Elyna Tsybulchenko, 54, que trabalhou no local em tarefas de controle de qualidade, ficou presa no conflito. “Eles bombardeavam quase que a cada segundo, tudo tremia. Cães latiam e crianças gritavam”, lembrou. “Mas o momento mais difícil foi quando nos disseram que nosso bunker não sobreviveria a um golpe direto. Entendemos que seria apenas uma vala comum e que ninguém poderia nos salvar.”

Elyna se refugiou na siderúrgica depois que os bombardeios destruíram sua casa, e por causa da escassez de água na cidade. Mas dentro daquele local, conseguir água também representava um grande risco.

 

“Para encontrar água, tínhamos que nos deslocar por entre os prédios. Os homens fizeram isso por nós, inclusive meu pai”, explicou Elyna. “Ele ficou ferido, mas graças a Deus não foi fatal.”
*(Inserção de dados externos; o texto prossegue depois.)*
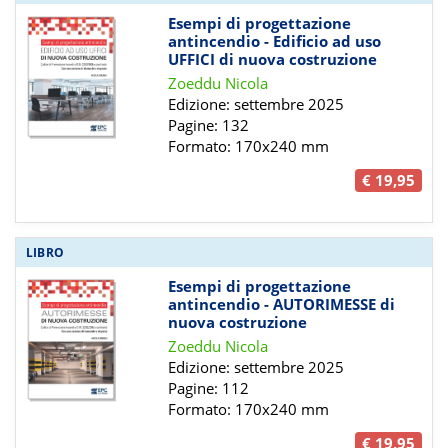
Esempi di progettazione
antincendio - Edificio ad uso
UFFICI di nuova costruzione
Zoeddu Nicola
Edizione: settembre 2025
Pagine: 132
Formato: 170x240 mm
€ 19,95
LIBRO
Esempi di progettazione
antincendio - AUTORIMESSE di
nuova costruzione
Zoeddu Nicola
Edizione: settembre 2025
Pagine: 112
Formato: 170x240 mm
€ 19,95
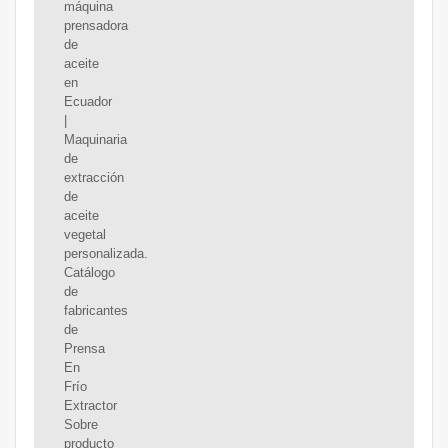
máquina
prensadora
de
aceite
en
Ecuador
|
Maquinaria
de
extracción
de
aceite
vegetal
personalizada.
Catálogo
de
fabricantes
de
Prensa
En
Frío
Extractor
Sobre
producto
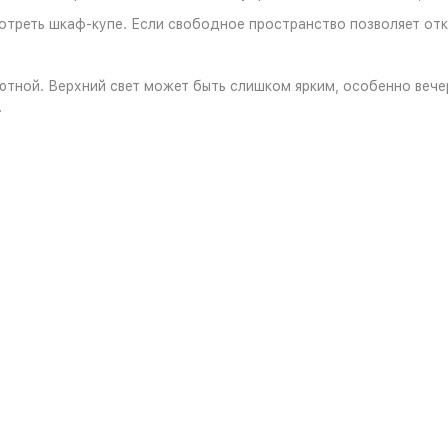
отреть шкаф-купе. Если свободное пространство позволяет от
ютной. Верхний свет может быть слишком ярким, особенно вече
.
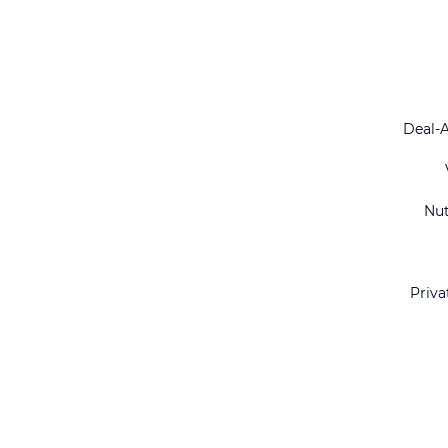
Deal-
Nu
Priva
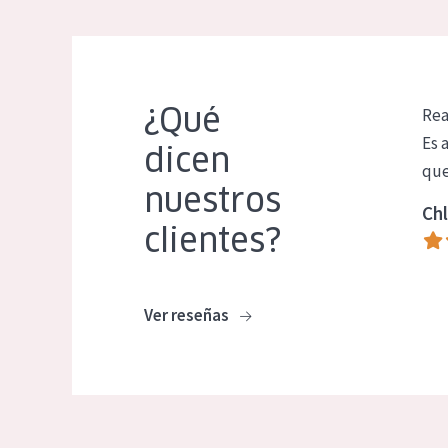
¿Qué
Rea
Es 
dicen
que
nuestros
Chl
clientes?
Ver reseñas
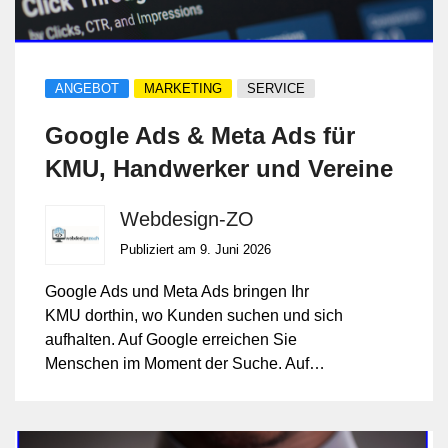
ANGEBOT
MARKETING
SERVICE
Google Ads & Meta Ads für
KMU, Handwerker und Vereine
Webdesign-ZO
Publiziert am 9. Juni 2026
Google Ads und Meta Ads bringen Ihr
KMU dorthin, wo Kunden suchen und sich
aufhalten. Auf Google erreichen Sie
Menschen im Moment der Suche. Auf
Facebook und Instagram machen Sie auf
Ihr Angebot aufmerksam, bevor der Bedarf
bewusst ist. Wir planen, schalten und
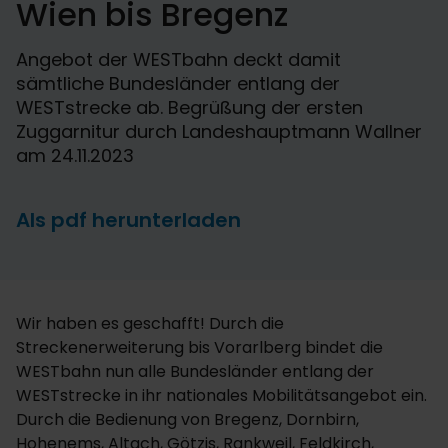
Wien bis Bregenz
Angebot der WESTbahn deckt damit
sämtliche Bundesländer entlang der
WESTstrecke ab. Begrüßung der ersten
Zuggarnitur durch Landeshauptmann Wallner
am 24.11.2023
Als pdf herunterladen
Wir haben es geschafft! Durch die
Streckenerweiterung bis Vorarlberg bindet die
WESTbahn nun alle Bundesländer entlang der
WESTstrecke in ihr nationales Mobilitätsangebot ein.
Durch die Bedienung von Bregenz, Dornbirn,
Hohenems, Altach, Götzis, Rankweil, Feldkirch,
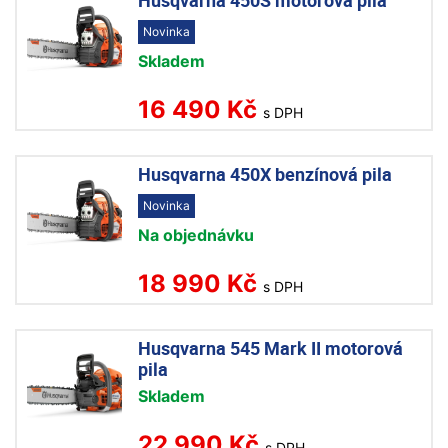
Husqvarna 450S motorová pila
Novinka
Skladem
16 490 Kč
s DPH
Husqvarna 450X benzínová pila
Novinka
Na objednávku
18 990 Kč
s DPH
Husqvarna 545 Mark II motorová
pila
Skladem
22 990 Kč
s DPH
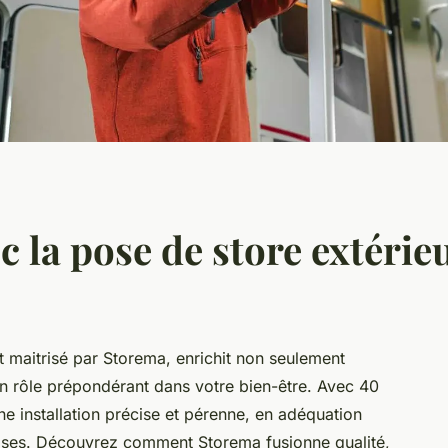
c la pose de store extérie
t maitrisé par Storema, enrichit non seulement
 un rôle prépondérant dans votre bien-être. Avec 40
une installation précise et pérenne, en adéquation
aises. Découvrez comment Storema fusionne qualité,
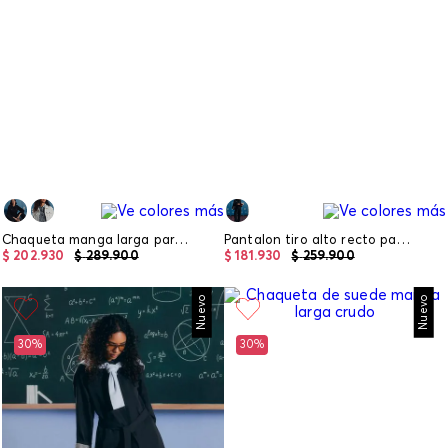
Chaqueta manga larga para mujer
Pantalon tiro alto recto para mujer
$
202
.
930
$
289
.
900
$
181
.
930
$
259
.
900
Nuevo
Nuevo
30%
30%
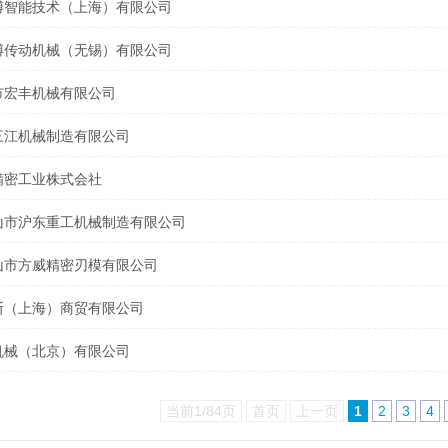
博智能技术（上海）有限公司
博传动机械（无锡）有限公司
市宏丰机械有限公司
三江机械制造有限公司
精密工业株式会社
山市沪东重工机械制造有限公司
山市方威精密刃模有限公司
斯（上海）商贸有限公司
机械（北京）有限公司
当前1/84页
首页
上一页
1
2
3
4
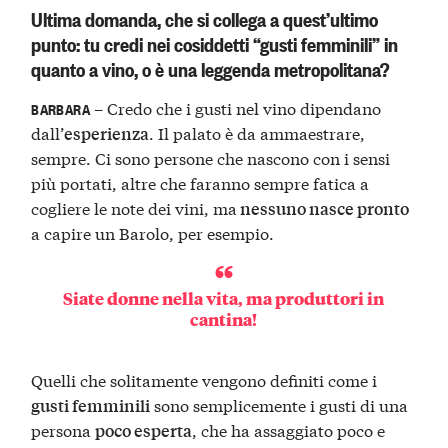
Ultima domanda, che si collega a quest’ultimo
punto: tu credi nei cosiddetti “gusti femminili” in
quanto a vino, o è una leggenda metropolitana?
– Credo che i gusti nel vino dipendano
BARBARA
dall’
. Il palato è da ammaestrare,
esperienza
sempre. Ci sono persone che nascono con i sensi
più portati, altre che faranno sempre fatica a
cogliere le note dei vini, ma
nessuno nasce pronto
a capire un Barolo, per esempio.
Siate donne nella vita, ma produttori in
cantina!
Quelli che solitamente vengono definiti come i
sono semplicemente i gusti di una
gusti femminili
persona
, che ha assaggiato poco e
poco esperta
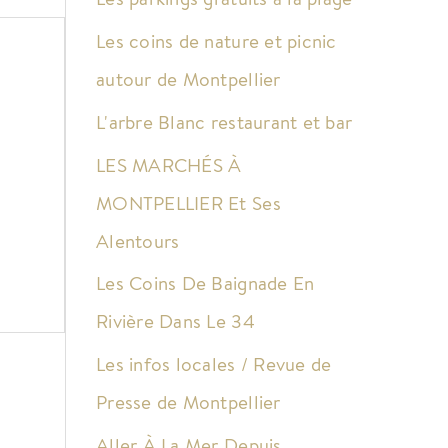
Les coins de nature et picnic
autour de Montpellier
L'arbre Blanc restaurant et bar
LES MARCHÉS À
MONTPELLIER Et Ses
Alentours
Les Coins De Baignade En
Rivière Dans Le 34
Les infos locales / Revue de
Presse de Montpellier
Aller À La Mer Depuis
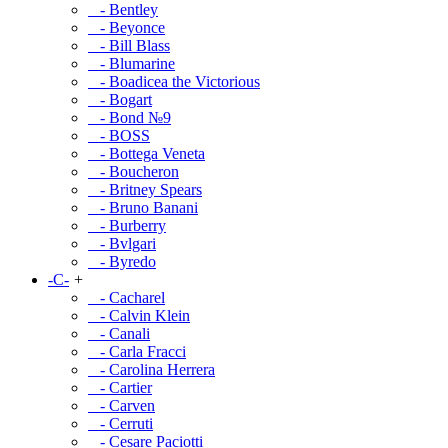
- Bentley
- Beyonce
- Bill Blass
- Blumarine
- Boadicea the Victorious
- Bogart
- Bond №9
- BOSS
- Bottega Veneta
- Boucheron
- Britney Spears
- Bruno Banani
- Burberry
- Bvlgari
- Byredo
-C-
+
- Cacharel
- Calvin Klein
- Canali
- Carla Fracci
- Carolina Herrera
- Cartier
- Carven
- Cerruti
- Cesare Paciotti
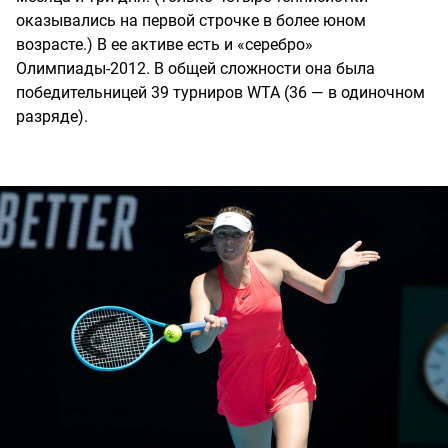
оказывались на первой строчке в более юном
возрасте.) В ее активе есть и «серебро»
Олимпиады-2012. В общей сложности она была
победительницей 39 турниров WTA (36 — в одиночном
разряде).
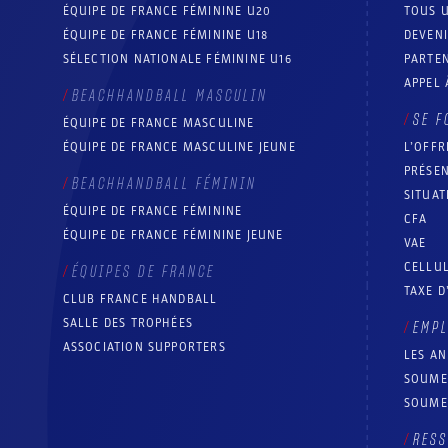
ÉQUIPE DE FRANCE FÉMININE U20
TOUS U
ÉQUIPE DE FRANCE FÉMININE U18
DEVEN
SÉLECTION NATIONALE FÉMININE U16
PARTEN
APPEL 
BEACHHANDBALL MASCULIN
SE F
ÉQUIPE DE FRANCE MASCULINE
ÉQUIPE DE FRANCE MASCULINE JEUNE
L’OFFR
PRÉSEN
BEACHHANDBALL FÉMININ
SITUAT
ÉQUIPE DE FRANCE FÉMININE
CFA
ÉQUIPE DE FRANCE FÉMININE JEUNE
VAE
CELLUL
ÉQUIPES DE FRANCE
TAXE D
CLUB FRANCE HANDBALL
SALLE DES TROPHÉES
EMP
ASSOCIATION SUPPORTERS
LES A
SOUME
SOUME
RESS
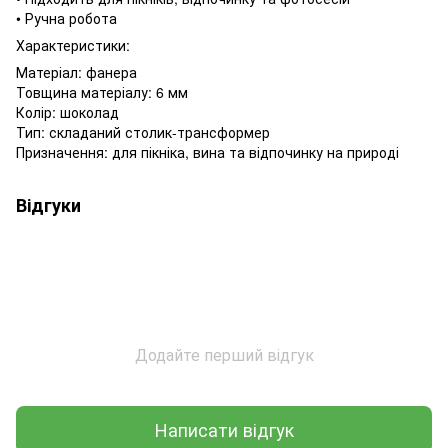
• Ручна робота
Характеристики:
Матеріал: фанера
Товщина матеріалу: 6 мм
Колір: шоколад
Тип: складаний столик-трансформер
Призначення: для пікніка, вина та відпочинку на природі
Відгуки
Додайте перший відгук
Написати відгук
Elyna contou que cerca de 70 pessoas estavam abrigadas no mesmo local que ela. “É ainda mais difícil em um bunker sem luz.”

Mariupol é uma das cidades ucranianas mais castigadas pelas tropas de Moscou, e Azovstal se tornou o único lugar onde as tropas de Kiev conseguiram resistir às forças russas.

O risco para os civis foi denunciado em repetidas ocasiões em nível internacional, com acusações contra a Rússia de ter feito pouco para proteger os moradores daquela cidade.